Task statement: Could you update the items from the start through the line containing "Answer: on the white wooden shelf's own left" by replacing "pink floral curtain" with "pink curtain" and leaving everything else unchanged? Return only those lines.

The data:
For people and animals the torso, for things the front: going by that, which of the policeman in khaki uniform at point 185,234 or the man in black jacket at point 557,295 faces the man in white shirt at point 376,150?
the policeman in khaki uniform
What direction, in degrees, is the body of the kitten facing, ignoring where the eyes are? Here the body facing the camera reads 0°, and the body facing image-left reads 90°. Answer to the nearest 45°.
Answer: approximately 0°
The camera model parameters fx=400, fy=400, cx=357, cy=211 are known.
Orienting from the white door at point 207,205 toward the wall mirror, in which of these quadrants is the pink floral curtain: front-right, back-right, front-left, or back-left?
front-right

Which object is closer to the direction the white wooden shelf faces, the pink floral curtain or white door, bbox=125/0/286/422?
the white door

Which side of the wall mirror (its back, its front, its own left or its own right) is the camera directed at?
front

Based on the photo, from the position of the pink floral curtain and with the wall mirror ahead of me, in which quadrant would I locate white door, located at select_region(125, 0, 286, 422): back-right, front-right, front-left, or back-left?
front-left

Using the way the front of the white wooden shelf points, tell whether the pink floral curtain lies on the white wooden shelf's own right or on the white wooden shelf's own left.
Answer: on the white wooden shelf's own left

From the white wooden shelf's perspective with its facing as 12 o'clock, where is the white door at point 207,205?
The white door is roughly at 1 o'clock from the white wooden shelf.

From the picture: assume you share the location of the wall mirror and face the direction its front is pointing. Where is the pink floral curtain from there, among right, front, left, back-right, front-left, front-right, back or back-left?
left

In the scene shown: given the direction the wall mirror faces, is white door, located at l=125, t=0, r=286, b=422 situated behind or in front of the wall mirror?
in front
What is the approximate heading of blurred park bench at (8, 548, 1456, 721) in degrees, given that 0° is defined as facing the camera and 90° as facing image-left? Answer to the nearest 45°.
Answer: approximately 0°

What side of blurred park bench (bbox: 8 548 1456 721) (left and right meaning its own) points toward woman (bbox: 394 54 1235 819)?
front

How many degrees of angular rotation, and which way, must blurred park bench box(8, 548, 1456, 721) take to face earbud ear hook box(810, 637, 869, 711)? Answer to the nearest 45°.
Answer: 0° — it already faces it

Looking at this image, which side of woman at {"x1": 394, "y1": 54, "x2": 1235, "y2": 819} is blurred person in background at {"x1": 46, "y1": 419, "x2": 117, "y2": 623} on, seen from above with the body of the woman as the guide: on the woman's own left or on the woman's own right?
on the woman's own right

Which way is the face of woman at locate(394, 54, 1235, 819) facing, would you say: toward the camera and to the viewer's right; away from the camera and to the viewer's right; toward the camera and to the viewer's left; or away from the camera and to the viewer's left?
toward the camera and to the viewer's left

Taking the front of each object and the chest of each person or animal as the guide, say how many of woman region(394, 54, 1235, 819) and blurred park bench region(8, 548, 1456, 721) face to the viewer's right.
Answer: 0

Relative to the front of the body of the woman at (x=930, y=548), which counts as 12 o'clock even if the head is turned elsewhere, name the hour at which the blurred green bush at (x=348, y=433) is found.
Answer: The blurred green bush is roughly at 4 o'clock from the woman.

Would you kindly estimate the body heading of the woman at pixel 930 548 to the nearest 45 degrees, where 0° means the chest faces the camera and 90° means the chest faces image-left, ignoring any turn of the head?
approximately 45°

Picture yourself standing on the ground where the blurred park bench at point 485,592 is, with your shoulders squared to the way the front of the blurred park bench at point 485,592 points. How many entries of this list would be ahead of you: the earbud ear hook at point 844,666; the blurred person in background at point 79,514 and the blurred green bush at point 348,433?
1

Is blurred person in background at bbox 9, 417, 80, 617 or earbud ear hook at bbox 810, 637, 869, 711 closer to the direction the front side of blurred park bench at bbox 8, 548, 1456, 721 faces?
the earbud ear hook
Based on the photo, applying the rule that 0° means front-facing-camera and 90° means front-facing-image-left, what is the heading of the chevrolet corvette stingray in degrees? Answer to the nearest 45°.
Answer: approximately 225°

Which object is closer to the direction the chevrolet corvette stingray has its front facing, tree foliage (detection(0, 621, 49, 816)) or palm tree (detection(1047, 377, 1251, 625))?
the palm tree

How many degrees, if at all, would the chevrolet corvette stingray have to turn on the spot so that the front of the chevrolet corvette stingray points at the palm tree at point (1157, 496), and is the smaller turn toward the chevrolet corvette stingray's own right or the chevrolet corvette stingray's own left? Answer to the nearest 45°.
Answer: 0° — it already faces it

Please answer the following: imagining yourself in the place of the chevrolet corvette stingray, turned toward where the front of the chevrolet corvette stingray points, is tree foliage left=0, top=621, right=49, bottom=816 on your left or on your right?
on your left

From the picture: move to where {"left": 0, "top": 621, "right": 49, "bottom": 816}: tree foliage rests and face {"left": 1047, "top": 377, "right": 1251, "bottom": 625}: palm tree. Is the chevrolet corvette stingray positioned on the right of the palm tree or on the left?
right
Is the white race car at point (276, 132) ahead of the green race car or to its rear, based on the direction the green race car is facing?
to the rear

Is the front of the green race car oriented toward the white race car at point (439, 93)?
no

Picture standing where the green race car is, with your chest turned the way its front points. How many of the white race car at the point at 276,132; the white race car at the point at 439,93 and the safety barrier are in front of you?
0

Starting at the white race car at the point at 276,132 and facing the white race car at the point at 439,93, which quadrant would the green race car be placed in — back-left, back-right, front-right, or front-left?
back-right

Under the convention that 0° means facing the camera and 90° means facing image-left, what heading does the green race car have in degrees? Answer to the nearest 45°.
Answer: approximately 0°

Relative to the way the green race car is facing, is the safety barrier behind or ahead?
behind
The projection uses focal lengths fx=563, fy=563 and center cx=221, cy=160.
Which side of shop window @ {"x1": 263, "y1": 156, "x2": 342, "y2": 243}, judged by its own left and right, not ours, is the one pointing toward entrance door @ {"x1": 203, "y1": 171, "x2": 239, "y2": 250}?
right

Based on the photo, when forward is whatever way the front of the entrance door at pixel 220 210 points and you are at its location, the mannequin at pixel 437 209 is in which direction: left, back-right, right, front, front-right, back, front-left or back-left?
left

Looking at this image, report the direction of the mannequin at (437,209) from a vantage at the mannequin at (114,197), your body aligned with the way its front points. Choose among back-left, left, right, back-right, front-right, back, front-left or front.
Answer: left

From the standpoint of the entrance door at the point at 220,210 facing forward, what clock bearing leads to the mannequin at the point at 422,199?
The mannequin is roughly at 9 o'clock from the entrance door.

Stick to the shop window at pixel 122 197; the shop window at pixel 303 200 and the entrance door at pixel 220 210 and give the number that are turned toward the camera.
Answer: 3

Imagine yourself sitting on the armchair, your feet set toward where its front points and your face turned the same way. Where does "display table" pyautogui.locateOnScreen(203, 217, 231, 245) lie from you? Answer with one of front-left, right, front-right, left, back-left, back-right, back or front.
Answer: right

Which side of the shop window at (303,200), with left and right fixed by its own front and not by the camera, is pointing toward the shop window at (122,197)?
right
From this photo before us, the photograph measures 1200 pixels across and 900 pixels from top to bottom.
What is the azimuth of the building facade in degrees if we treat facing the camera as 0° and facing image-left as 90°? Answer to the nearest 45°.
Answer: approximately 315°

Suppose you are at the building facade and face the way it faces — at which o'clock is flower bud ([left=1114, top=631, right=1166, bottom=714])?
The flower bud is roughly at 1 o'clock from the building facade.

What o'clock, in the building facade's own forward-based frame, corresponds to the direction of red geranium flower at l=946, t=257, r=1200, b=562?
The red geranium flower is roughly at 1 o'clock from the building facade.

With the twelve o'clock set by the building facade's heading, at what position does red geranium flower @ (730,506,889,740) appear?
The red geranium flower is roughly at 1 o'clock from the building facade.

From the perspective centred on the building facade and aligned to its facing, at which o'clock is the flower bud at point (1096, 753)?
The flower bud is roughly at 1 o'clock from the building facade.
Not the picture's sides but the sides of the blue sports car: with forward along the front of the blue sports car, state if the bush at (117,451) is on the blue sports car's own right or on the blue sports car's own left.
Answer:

Result of this exercise:
For people and animals the torso, for things the front: going by that, which of the policeman in khaki uniform at point 185,234 or the man in black jacket at point 557,295 faces the man in white shirt at point 376,150?
the policeman in khaki uniform
What direction, in degrees, is the body of the kitten facing, ignoring where the eyes are? Here the body facing the camera reads 0°, and the body facing image-left reads 90°. Answer to the nearest 45°.
Answer: approximately 0°
The camera model parameters fx=400, fy=400, cx=357, cy=211 are known.
Orienting from the white door at point 207,205 toward the wall mirror, in which of these quadrants is the pink curtain: front-right, back-right, front-left, or back-left?
front-right

Which object is closer to the direction the white wooden shelf faces, the pink curtain or white door, bbox=125/0/286/422?
the white door

Which side of the wall mirror (its back, its front, its own left or its own right) is the camera directed at?
front

Based on the photo, from the position of the pink curtain and with the wall mirror ahead of me, in which quadrant would I locate white door, located at select_region(125, 0, 286, 422): back-right, front-right, front-left, or back-left?
front-left

Using the way the front of the white wooden shelf points, tell whether the pink curtain lies on the white wooden shelf's own right or on the white wooden shelf's own left.
Answer: on the white wooden shelf's own left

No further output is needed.